Namun pada kenyataannya sekarang, keberadaan rumah gadang semakin berkurang baik kualitas maupun kuantitasnya. Hal ini terjadi karena bangunan rumah gadang yang ada sekarang sudah mengalami kerusakan dan pelapukan atau mungkin hancur karena berbagai faktor, sementara kita lebih cenderung membuat bangunan baru dengan bahan dan gaya yang lebih modern mengikuti perkembangan zaman. Hal ini juga menunjukkan terjadi perubahan cara hidup dan mulai berkurangnya rasa hormat terhadap adat. Selain itu, besarnya biaya pembangunan rumah gadang dan kesulitan untuk mendapatkan bahan dan tukang tradisional juga menjadi faktor berkurangnya keberadaan rumah gadang. Ini berarti laju kemunduran kualitas dan kuantitas bangunan rumah gadang tidak sebanding dengan usaha kita untuk mempertahankan dan melestarikannya.
Dari segi bahan, hampir seluruh komponen bangunan rumah gadang dibuat dari kayu kecuali atap (biasanya dibuat dari ijuk atau seng) dan sandi (dari batu kali berbentuk pipih yang berfungsi sebagai pondasi bangunan). Oleh karena itu, salah satu upaya pelestarian yang dilakukan adalah melestarikan bahan kayu sebagai komponen utama bangunan rumah gadang. Pelestarian terhadap fisik bangunan, diharapkan akan membawa konsekuensi terhadap pelestarian nilai-nilai yang terkandung di dalamnya.
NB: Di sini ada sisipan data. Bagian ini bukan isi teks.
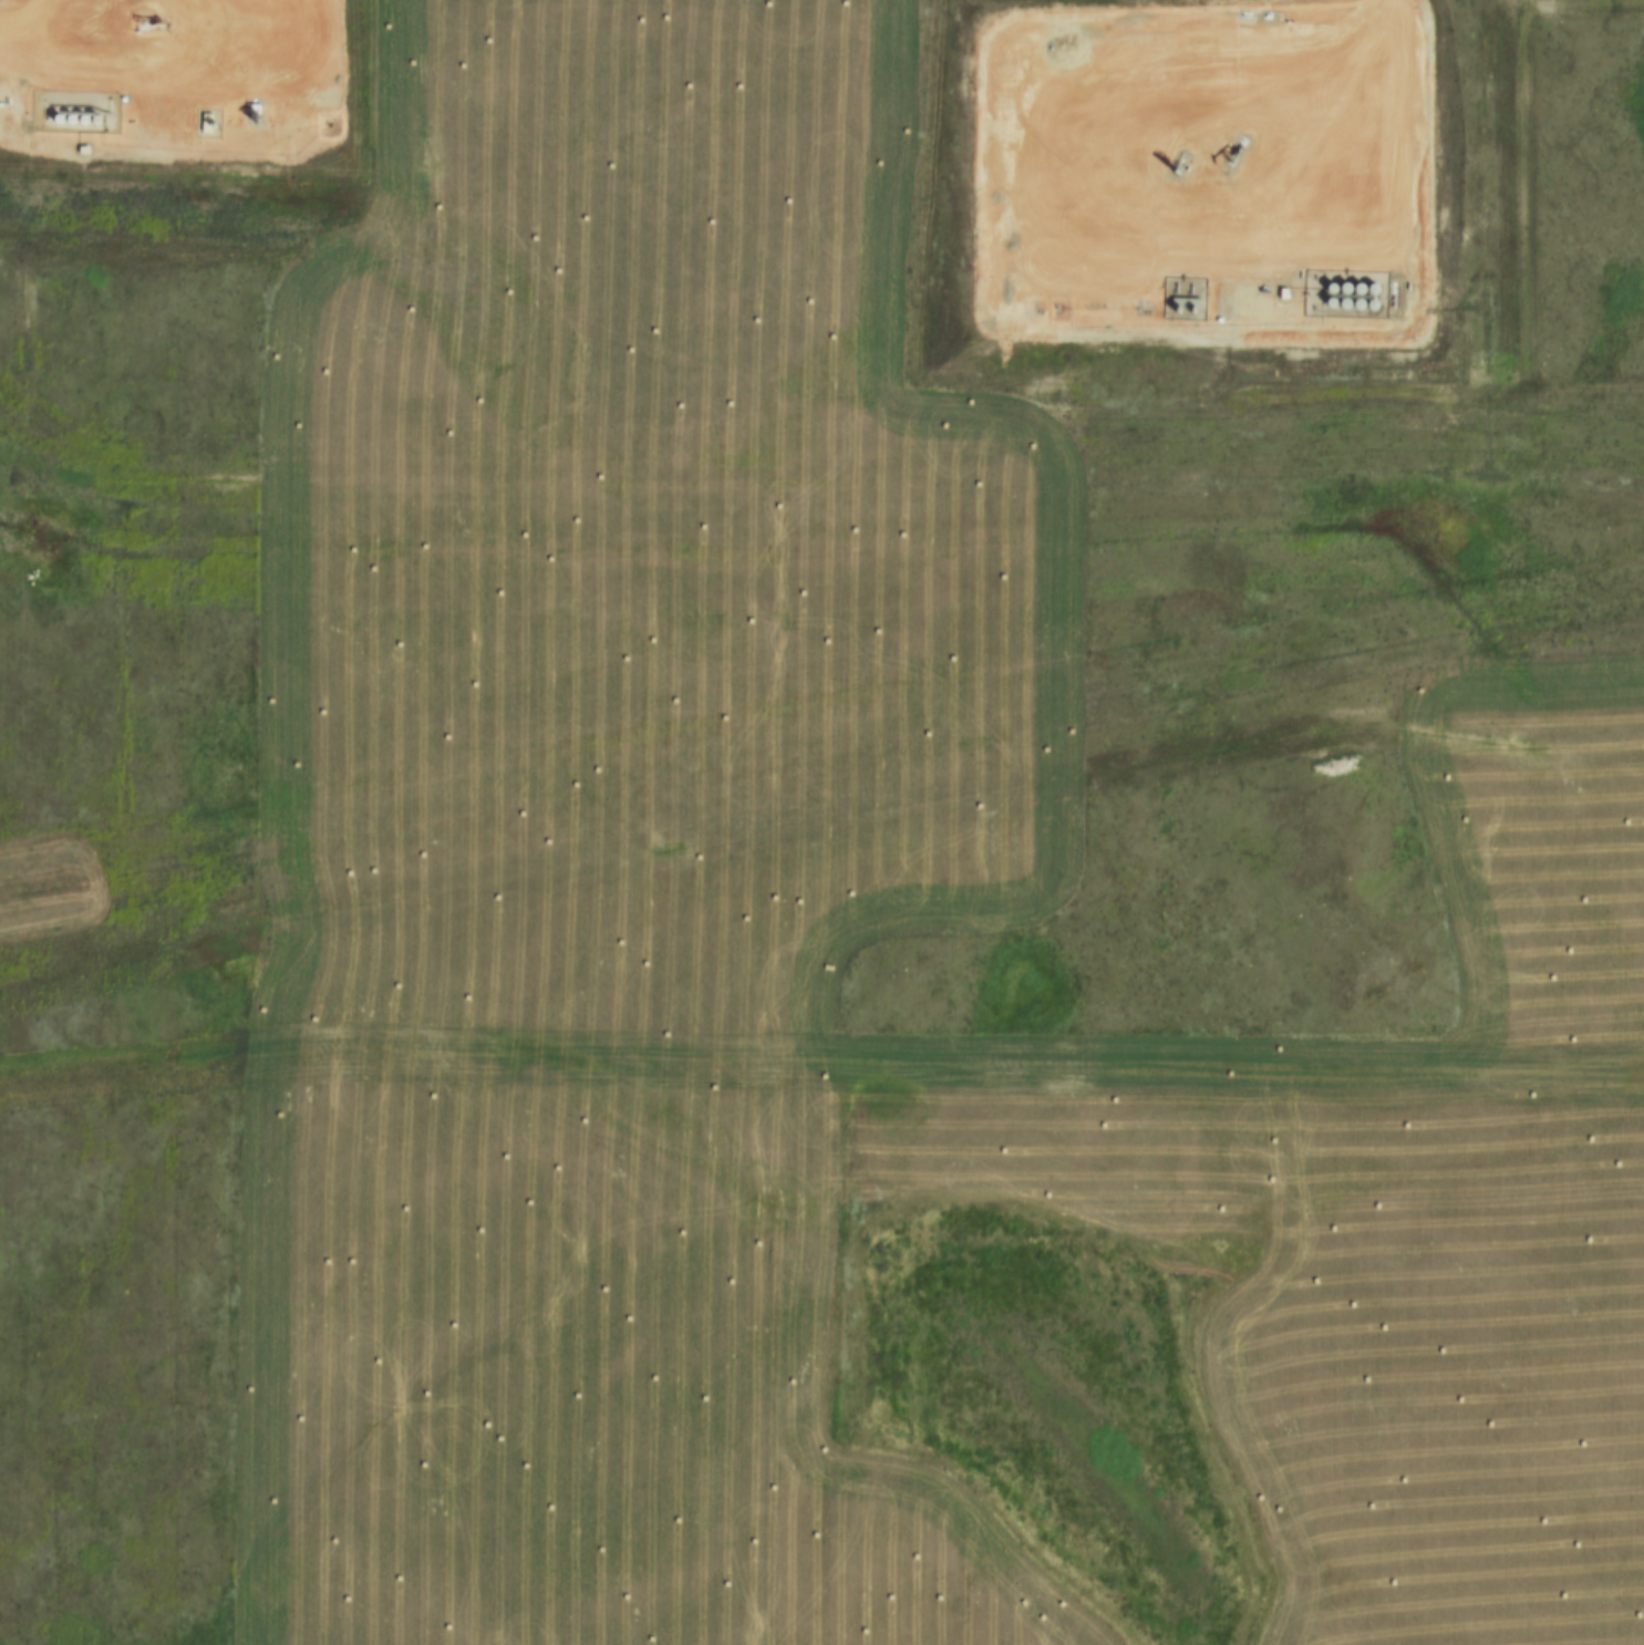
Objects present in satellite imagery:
road: (1393, 11)
road: (18, 13)
petroleum well: (143, 22)
road: (129, 82)
building: (205, 127)
building: (79, 149)
petroleum well: (1228, 154)
petroleum well: (1172, 164)
road: (1081, 252)
building: (1279, 293)
building: (1181, 304)
road: (825, 1351)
Berikut beberapa Indikasi kearifan tradisional Suku Minangkabau dalam ‘meramu bahan‘ bangunan rumah gadang dan alasan ilmiahnya : Kayu yang dipilih tidak boleh ada tanaman merambat yang melilit pohonnya. Menurut kepercayaan kalau kayu dijadikan bahan bangunan, maka penghuni akan dililit hutang. Alasan ilmiahnya adalah Tumbuhan merambat diistilahkan dengan liana. Pohon yang dijadikan sebagai tempat merambat liana akan mengalami kemunduran kualitas kayu karena liana akan mengambil bahan makanan dari kulit pohon sehingga nutrisi pohon menjadi tidak penuh. Tidak hanya mengambil nutrisi makanan, ada juga liana yang dapat membunuh pohon. Oleh karena itu, untuk mendapatkan kayu berkualitas baik untuk bangunan rumah gadang tidak diambil dari pohon yang dililit oleh tanaman merambat.
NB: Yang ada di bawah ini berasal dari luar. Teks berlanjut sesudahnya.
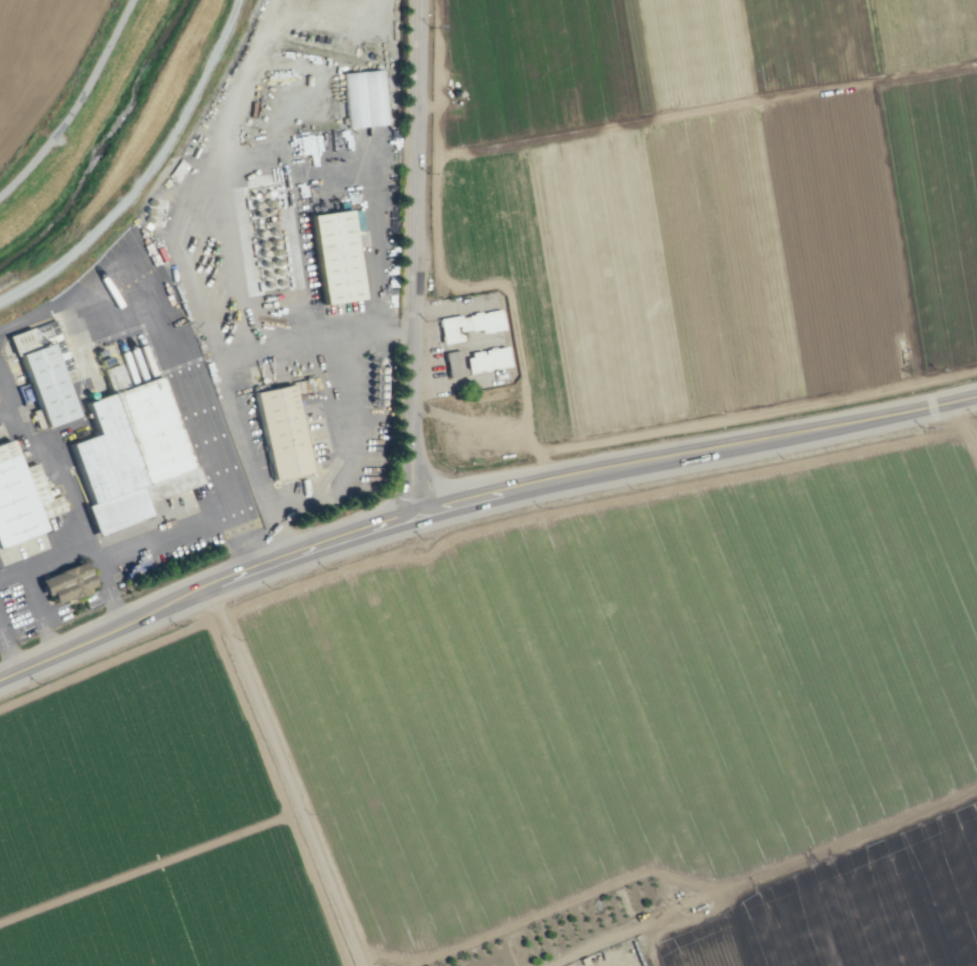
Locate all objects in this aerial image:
crop: (35, 54)
building: (363, 98)
road: (74, 103)
crop: (55, 216)
road: (417, 258)
building: (335, 260)
building: (467, 324)
building: (22, 340)
road: (178, 352)
building: (486, 360)
building: (452, 363)
road: (225, 369)
building: (46, 384)
building: (286, 434)
road: (352, 445)
building: (136, 469)
road: (72, 492)
building: (22, 498)
road: (476, 503)
crop: (589, 548)
building: (65, 582)
road: (28, 584)
road: (287, 783)

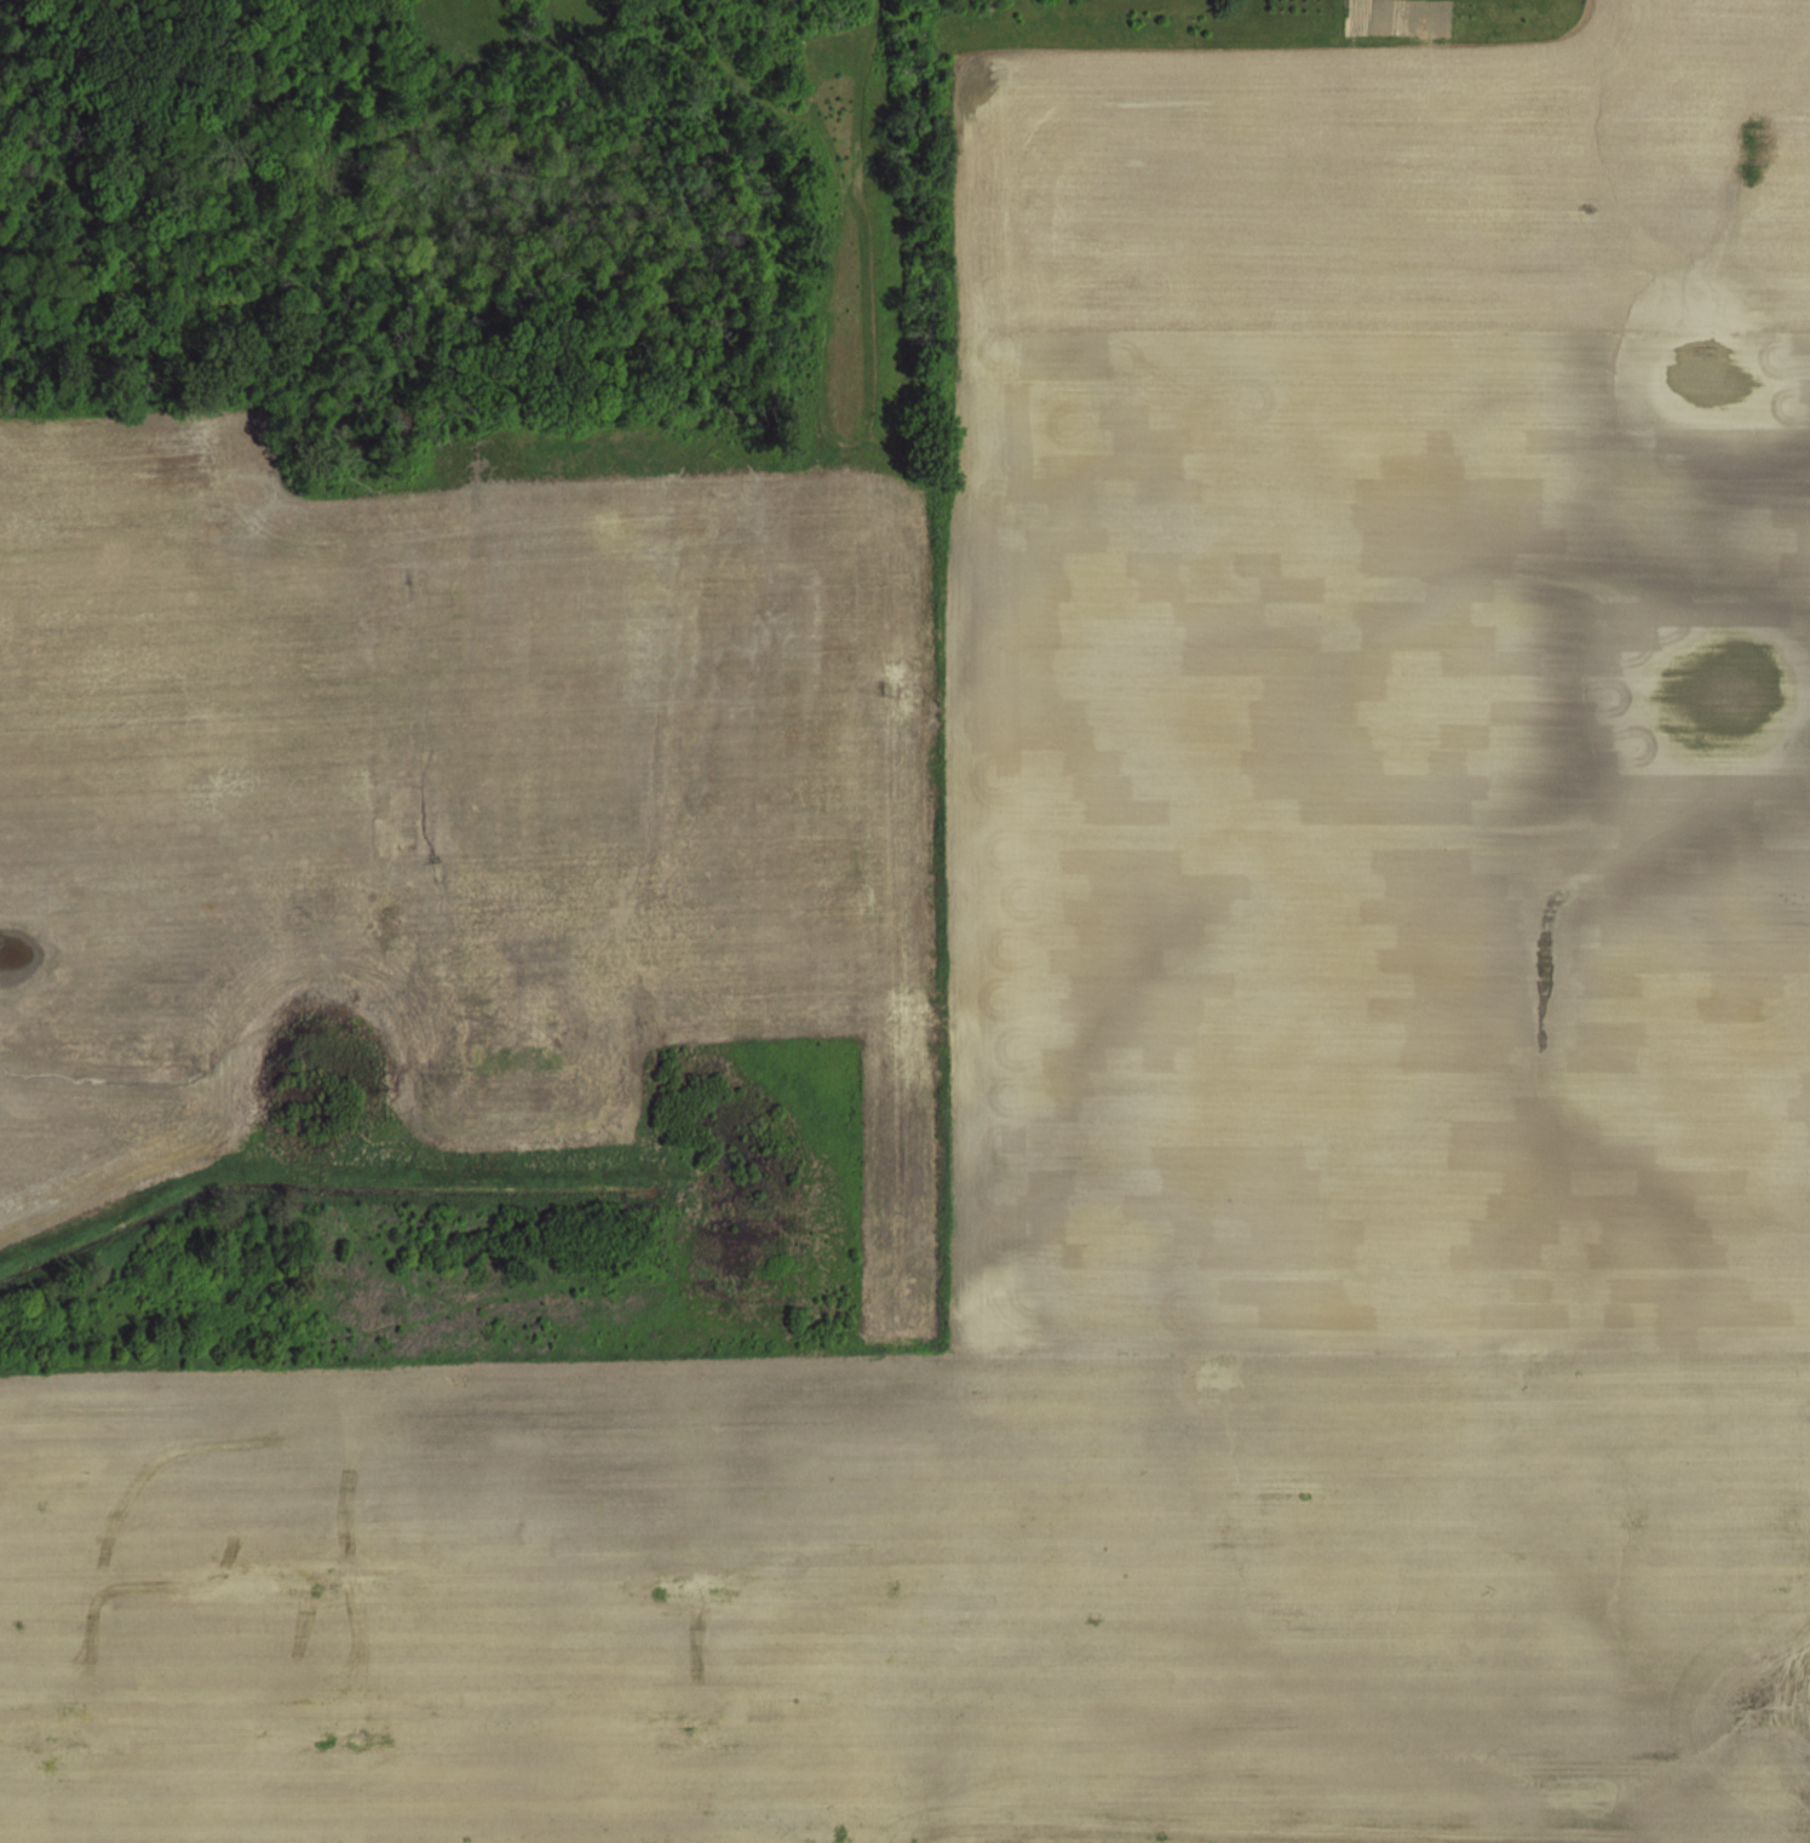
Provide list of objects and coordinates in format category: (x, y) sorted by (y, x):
crop: (905, 921)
Pohon yang dipilih tidak boleh dalam keadaan bersemi atau berbunga. Alasan ilmiahnya adalah Pada saat bersemi atau berbunga, kadar pati dalam pohon tinggi sehingga rentan terhadap serangan serangga. Pada saat bersemi atau berbunga, pohon dalam keadaan muda dengan ketersediaan air yang banyak dan proses fotosintesis sedang berlangsung.
Sebelum pohon ditebang, pohon tersebut dipukul dengan palu kayu sebanyak tiga kali, ditunggu beberapa saat. Alasan ilmiahnya adalah Mengetok-ngetok kayu merupakan sarana untuk mengetahui rongga dalam kayu. Palu kayu digunakan karena memberikan resonansi suara yang berbeda. Daun yang menempel pada ranting memiliki tingkat kelengketan yang berbeda. Di pucuk daun kelengketannya semakin tinggi dibandingkan pada bagian pangkal. Defisiensi nutrisi dimulai dari menggugurkan daun, sehingga daun muda atau pucuk pohon yang jatuh menunjukkan kemuduran kualitas kayu. Binatang umumnya hidup di pohon yang berongga. Kalau yang jatuh binatang mengindikasikan kalau terdapat rongga di dalam pohon, sehingga pohon tersebut bukan merupakan pohon berkualitas baik untuk bahan bangunan.
Masih banyak kearifan lokal tentang rumah gadag yang masih dapat kita telusuri. Teknik dan metoda di atas juga dapat diterapkan dalam upaya mempersiapkan kayu berkualitas baik dalam pemugaran dan perbaikan bangunan cagar budaya bahan kayu khususnya bangunan rumah gadang. Semoga dengah hal ini kita dapat menginspirasi dan memotivasi untuk terus menggali dan mengungkapkan ‘kearifan tradisional leluhur’ untuk kemudian secara bersama melakukan pembuktian ilmiah, sehingga pelestarian berbasis kearifan lokal dapat diwujudkan.